Three years of accounting were enough for Sweeney. “I had a feeling deep inside that I wanted to be an actress, but I was too embarrassed to tell anyone. I would never take acting classes in college — I couldn’t sit and emote and all that shit — but I knew that I was an actress. So I was living with this secret, and then finally I decided I was going to tell people. Their reactions were — I mean, it’s not like I’m this ingenue, and I wasn’t even that young — so it was like ‘Oh, God. Do you know what you’re getting yourself into?'” But after studying improv at the Groundling, she made it into the theater’s main-stage company, where she started doing character sketches. When scouts from Saturday Night Live visited (SNL often recruits talent from the Groundling), Sweeney auditioned with five of her characters, including Pat.

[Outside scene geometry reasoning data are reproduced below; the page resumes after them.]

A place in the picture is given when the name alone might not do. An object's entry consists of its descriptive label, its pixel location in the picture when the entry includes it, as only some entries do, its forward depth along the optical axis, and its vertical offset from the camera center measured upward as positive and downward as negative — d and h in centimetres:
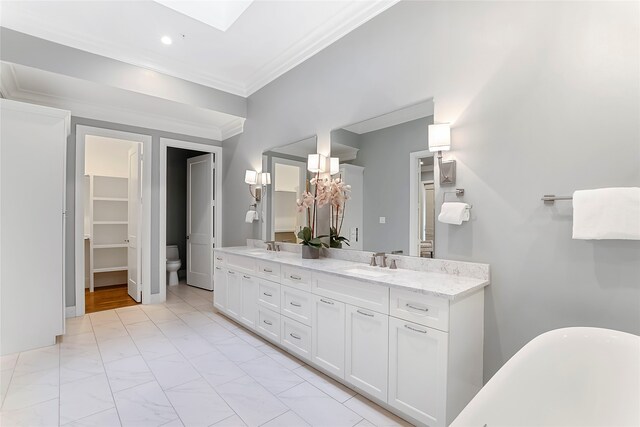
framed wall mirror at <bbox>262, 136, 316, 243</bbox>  344 +31
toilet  544 -95
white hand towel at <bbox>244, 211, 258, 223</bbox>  415 -4
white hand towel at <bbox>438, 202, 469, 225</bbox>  203 +1
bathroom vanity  168 -77
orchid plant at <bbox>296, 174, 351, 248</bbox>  291 +10
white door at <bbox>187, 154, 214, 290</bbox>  507 -14
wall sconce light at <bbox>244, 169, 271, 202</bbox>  401 +45
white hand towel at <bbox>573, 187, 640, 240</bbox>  140 +1
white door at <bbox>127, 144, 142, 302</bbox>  439 -18
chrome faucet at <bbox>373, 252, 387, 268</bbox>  251 -38
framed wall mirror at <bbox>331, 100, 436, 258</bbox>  232 +28
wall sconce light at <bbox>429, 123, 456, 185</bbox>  212 +50
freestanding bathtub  123 -72
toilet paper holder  211 +16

Now, after four seasons with SNL, Sweeney has decided not to return this fall. “It’s a real male-dominated place,” she says. “Maybe if you were in the trenches in World War I, that would be a comparable boys’ club. Actually, I always loved that challenge — you know, making it in the boys’ world. But eventually, that kind of fight just became so draining that it was taking away from me. I love all the people, and I still love the show, and I thought, ‘I want to leave before I feel bitter, and I’m on the edge of it.'”

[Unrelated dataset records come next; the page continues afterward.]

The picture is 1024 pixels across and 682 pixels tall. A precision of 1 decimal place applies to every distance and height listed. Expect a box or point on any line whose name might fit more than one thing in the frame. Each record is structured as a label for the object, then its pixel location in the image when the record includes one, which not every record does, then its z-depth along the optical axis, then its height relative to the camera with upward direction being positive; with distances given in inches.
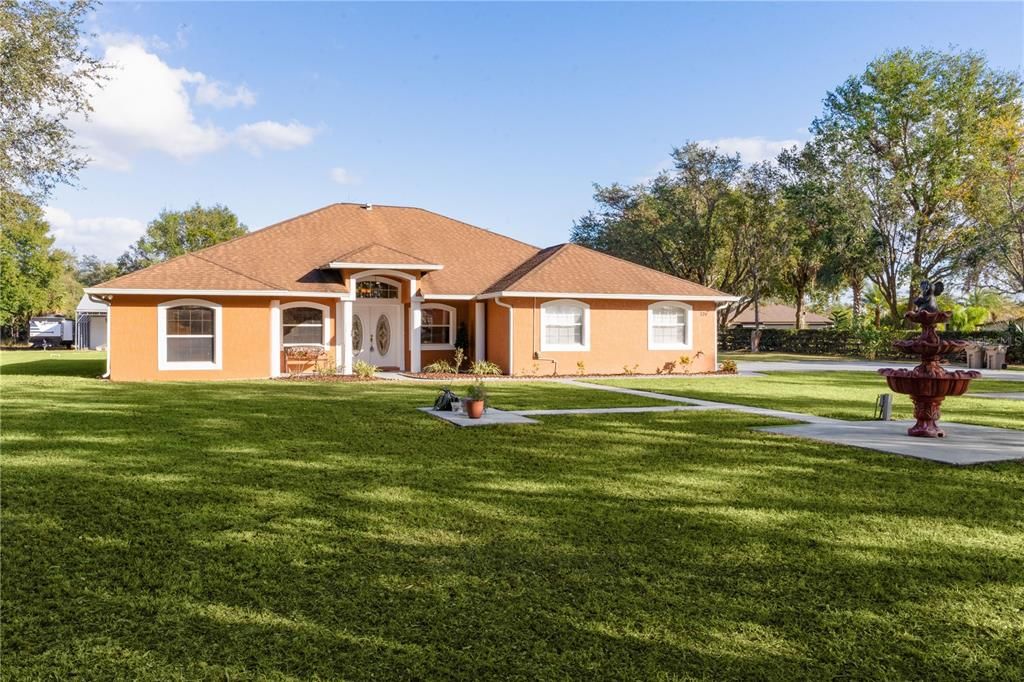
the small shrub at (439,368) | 928.3 -26.5
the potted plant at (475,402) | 481.4 -36.6
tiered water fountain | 408.8 -16.1
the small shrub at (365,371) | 870.4 -28.0
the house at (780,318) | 3056.1 +134.2
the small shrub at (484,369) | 908.6 -26.6
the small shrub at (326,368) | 875.4 -25.4
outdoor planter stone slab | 466.0 -47.3
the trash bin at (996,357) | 1210.6 -15.5
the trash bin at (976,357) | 1267.2 -16.2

The feature-length movie It’s Pat, written by Sweeney and two friends, Stephen Hibbert and Jim Emerson, offers Pat a chance at true stardom. “At first, actually, I wasn’t interested in doing it,” Sweeney says of the film. “I didn’t want to see another movie based on a character from a TV show.” She was persuaded to do the project by 20th Century Fox, the studio that initially solicited the script. “We thought, ‘OK, let’s just write this and see if we like it.’ Then we wrote the script, and, of course, it became our daughter — our child, I should say. But, unfortunately, Fox did not like our child. They put it into turnaround.” Disney stepped in last June. “[Michael] Eisner was a big fan. He had called me the year before to say, ‘I love that character, let’s develop that character.’ And he said, ‘If Fox balks, give me a call.’ So it was one of those very dramatic Hollywood moments. Of course, I immediately called Eisner, and within two days we had offices at Disney.”

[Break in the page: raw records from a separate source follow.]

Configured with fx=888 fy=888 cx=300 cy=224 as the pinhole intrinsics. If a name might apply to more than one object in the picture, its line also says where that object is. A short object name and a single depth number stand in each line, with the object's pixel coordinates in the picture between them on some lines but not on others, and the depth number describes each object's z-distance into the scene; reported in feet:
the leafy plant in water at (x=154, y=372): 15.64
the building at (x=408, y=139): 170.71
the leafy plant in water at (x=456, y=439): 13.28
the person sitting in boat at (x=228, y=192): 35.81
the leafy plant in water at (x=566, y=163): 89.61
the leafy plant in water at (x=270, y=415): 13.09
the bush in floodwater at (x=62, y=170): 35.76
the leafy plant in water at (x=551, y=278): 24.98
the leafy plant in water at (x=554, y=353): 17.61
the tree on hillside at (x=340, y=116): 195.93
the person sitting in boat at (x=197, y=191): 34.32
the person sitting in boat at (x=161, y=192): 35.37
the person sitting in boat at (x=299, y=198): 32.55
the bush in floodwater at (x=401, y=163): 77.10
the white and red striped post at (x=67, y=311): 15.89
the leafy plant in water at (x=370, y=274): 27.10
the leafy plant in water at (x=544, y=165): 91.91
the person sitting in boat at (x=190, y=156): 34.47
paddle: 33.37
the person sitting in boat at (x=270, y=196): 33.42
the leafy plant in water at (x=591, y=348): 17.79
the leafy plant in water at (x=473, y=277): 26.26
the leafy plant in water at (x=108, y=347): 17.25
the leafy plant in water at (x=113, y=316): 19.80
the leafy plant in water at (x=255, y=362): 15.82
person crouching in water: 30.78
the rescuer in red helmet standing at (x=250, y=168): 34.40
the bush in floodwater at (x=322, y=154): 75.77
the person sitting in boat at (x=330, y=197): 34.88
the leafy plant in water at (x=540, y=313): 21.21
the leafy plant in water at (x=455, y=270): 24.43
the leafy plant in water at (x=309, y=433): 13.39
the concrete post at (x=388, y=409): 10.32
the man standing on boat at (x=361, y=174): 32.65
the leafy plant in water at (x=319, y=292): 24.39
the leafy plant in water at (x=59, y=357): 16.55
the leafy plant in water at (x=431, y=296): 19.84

The movie revolves around the mystery of Pat’s gender. But on the big screen there is the added twist of a confused love triangle. Pat struggles to maintain a relationship with the also-androgynous Chris, while their neighbor Kyle — an uptight Republican type married to a blonde in the Junior League — becomes obsessed with Pat. Kyle consequently wonders if he is gay or straight — a thorny question if Pat is your new flame. The movie was made for about $8 million. “Very, very low budget,” says Sweeney. (Wayne’s World, for example, cost $14 million.) “That was one of our biggest priorities, to keep it low budget so that we could make it as offbeat as we wanted to without having to appeal to a mainstream audience.”
Disney, however, seems interested in as large an audience as it can get. The studio has planned a nationwide release. “I really think it’s kind of quirky,” says Sweeney. “I thought, ‘Oh, just go for an upscale, hipper audience and forget Iowa.’ But they’re going to go for everybody.”